Nicolas Bancel rappelle que les matches à huis clos, au début de la pandémie, ont été "boudés par les téléspectateurs." Un match à huis-clos est contraire à l’essence même du sport. "Les spectateurs lors d’un match jouent un rôle tout aussi important que les joueurs. Ils sont là pour vibrer, participent de la passion véhiculée par le sport."

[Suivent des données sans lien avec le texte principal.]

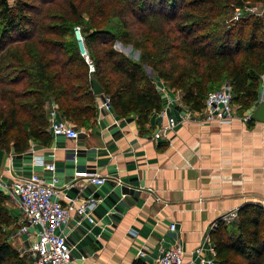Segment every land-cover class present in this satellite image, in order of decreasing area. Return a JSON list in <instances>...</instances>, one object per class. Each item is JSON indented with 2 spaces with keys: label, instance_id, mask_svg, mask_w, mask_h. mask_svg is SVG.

L’historien espère que cette crise permettra une saine remise en question du fonctionnement actuel du sport business. "Toute crise est porteuse d'une leçon. Il faudrait envisager d’obliger les clubs à concevoir des réserves, des fonds propres et à limiter les emprunts. Ca limiterait l’endettement, ça permettrait d’assurer des effectifs plus durables et réduirait aussi la course à l’armement au niveau des salaires les plus élevés. C’est aux instances sportives internationales d’agir. On peut aussi imaginer une aide des Etats aux secteurs sportifs les plus en difficultés. Des aides dirigés directement vers les entreprises et les associations pour faire vivre l'économie réelle du sport."